* **Work to be completed**:
Print every one of the records verbatim, omitting nothing.

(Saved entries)
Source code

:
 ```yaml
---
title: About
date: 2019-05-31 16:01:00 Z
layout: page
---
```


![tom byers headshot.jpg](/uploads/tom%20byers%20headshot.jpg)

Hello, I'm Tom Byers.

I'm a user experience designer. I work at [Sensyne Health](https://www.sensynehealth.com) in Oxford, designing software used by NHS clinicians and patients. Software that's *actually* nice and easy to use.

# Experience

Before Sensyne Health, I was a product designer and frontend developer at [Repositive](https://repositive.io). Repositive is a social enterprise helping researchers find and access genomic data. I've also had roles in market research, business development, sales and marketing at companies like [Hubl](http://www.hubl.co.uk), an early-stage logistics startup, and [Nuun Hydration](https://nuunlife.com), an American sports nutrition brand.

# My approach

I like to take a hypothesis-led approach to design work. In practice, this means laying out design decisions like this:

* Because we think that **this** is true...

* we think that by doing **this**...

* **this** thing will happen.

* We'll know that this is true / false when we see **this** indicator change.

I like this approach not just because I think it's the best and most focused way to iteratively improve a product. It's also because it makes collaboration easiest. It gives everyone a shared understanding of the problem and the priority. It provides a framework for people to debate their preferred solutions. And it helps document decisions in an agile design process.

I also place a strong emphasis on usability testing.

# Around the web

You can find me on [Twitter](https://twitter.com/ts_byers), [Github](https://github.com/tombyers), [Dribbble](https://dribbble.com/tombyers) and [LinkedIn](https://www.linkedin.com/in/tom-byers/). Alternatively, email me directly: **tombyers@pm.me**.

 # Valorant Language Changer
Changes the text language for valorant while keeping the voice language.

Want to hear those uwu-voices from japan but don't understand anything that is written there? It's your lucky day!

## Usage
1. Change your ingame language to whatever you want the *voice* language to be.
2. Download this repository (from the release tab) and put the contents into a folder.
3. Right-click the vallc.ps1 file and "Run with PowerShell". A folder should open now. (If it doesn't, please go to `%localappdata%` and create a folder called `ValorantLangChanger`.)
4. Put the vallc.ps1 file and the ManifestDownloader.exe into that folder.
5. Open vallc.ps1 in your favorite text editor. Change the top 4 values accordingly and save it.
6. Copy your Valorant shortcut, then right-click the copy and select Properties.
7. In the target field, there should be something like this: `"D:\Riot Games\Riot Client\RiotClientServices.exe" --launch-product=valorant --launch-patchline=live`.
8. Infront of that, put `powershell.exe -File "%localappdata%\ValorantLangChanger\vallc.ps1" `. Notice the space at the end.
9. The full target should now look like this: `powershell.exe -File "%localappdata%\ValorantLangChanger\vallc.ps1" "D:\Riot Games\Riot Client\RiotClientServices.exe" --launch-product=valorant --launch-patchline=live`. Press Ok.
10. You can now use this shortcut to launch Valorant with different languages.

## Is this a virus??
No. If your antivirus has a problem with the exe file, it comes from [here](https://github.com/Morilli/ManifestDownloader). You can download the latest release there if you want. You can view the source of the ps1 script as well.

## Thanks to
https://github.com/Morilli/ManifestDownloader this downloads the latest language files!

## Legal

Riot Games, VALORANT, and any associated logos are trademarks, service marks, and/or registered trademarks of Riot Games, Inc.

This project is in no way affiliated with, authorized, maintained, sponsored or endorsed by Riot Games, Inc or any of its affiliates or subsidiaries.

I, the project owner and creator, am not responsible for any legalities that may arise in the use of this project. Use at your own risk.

* **Response for this exercise**:
Source code

:
 ```yaml
---
title: About
date: 2019-05-31 16:01:00 Z
layout: page
---
```


![tom byers headshot.jpg](/uploads/tom%20byers%20headshot.jpg)

Hello, I'm Tom Byers.

I'm a user experience designer. I work at [Sensyne Health](https://www.sensynehealth.com) in Oxford, designing software used by NHS clinicians and patients. Software that's *actually* nice and easy to use.

# Experience

Before Sensyne Health, I was a product designer and frontend developer at [Repositive](https://repositive.io). Repositive is a social enterprise helping researchers find and access genomic data. I've also had roles in market research, business development, sales and marketing at companies like [Hubl](http://www.hubl.co.uk), an early-stage logistics startup, and [Nuun Hydration](https://nuunlife.com), an American sports nutrition brand.

# My approach

I like to take a hypothesis-led approach to design work. In practice, this means laying out design decisions like this:

* Because we think that **this** is true...

* we think that by doing **this**...

* **this** thing will happen.

* We'll know that this is true / false when we see **this** indicator change.

I like this approach not just because I think it's the best and most focused way to iteratively improve a product. It's also because it makes collaboration easiest. It gives everyone a shared understanding of the problem and the priority. It provides a framework for people to debate their preferred solutions. And it helps document decisions in an agile design process.

I also place a strong emphasis on usability testing.

# Around the web

You can find me on [Twitter](https://twitter.com/ts_byers), [Github](https://github.com/tombyers), [Dribbble](https://dribbble.com/tombyers) and [LinkedIn](https://www.linkedin.com/in/tom-byers/). Alternatively, email me directly: **tombyers@pm.me**.

 # Valorant Language Changer
Changes the text language for valorant while keeping the voice language.

Want to hear those uwu-voices from japan but don't understand anything that is written there? It's your lucky day!

## Usage
1. Change your ingame language to whatever you want the *voice* language to be.
2. Download this repository (from the release tab) and put the contents into a folder.
3. Right-click the vallc.ps1 file and "Run with PowerShell". A folder should open now. (If it doesn't, please go to `%localappdata%` and create a folder called `ValorantLangChanger`.)
4. Put the vallc.ps1 file and the ManifestDownloader.exe into that folder.
5. Open vallc.ps1 in your favorite text editor. Change the top 4 values accordingly and save it.
6. Copy your Valorant shortcut, then right-click the copy and select Properties.
7. In the target field, there should be something like this: `"D:\Riot Games\Riot Client\RiotClientServices.exe" --launch-product=valorant --launch-patchline=live`.
8. Infront of that, put `powershell.exe -File "%localappdata%\ValorantLangChanger\vallc.ps1" `. Notice the space at the end.
9. The full target should now look like this: `powershell.exe -File "%localappdata%\ValorantLangChanger\vallc.ps1" "D:\Riot Games\Riot Client\RiotClientServices.exe" --launch-product=valorant --launch-patchline=live`. Press Ok.
10. You can now use this shortcut to launch Valorant with different languages.

## Is this a virus??
No. If your antivirus has a problem with the exe file, it comes from [here](https://github.com/Morilli/ManifestDownloader). You can download the latest release there if you want. You can view the source of the ps1 script as well.

## Thanks to
https://github.com/Morilli/ManifestDownloader this downloads the latest language files!

## Legal

Riot Games, VALORANT, and any associated logos are trademarks, service marks, and/or registered trademarks of Riot Games, Inc.

This project is in no way affiliated with, authorized, maintained, sponsored or endorsed by Riot Games, Inc or any of its affiliates or subsidiaries.

I, the project owner and creator, am not responsible for any legalities that may arise in the use of this project. Use at your own risk.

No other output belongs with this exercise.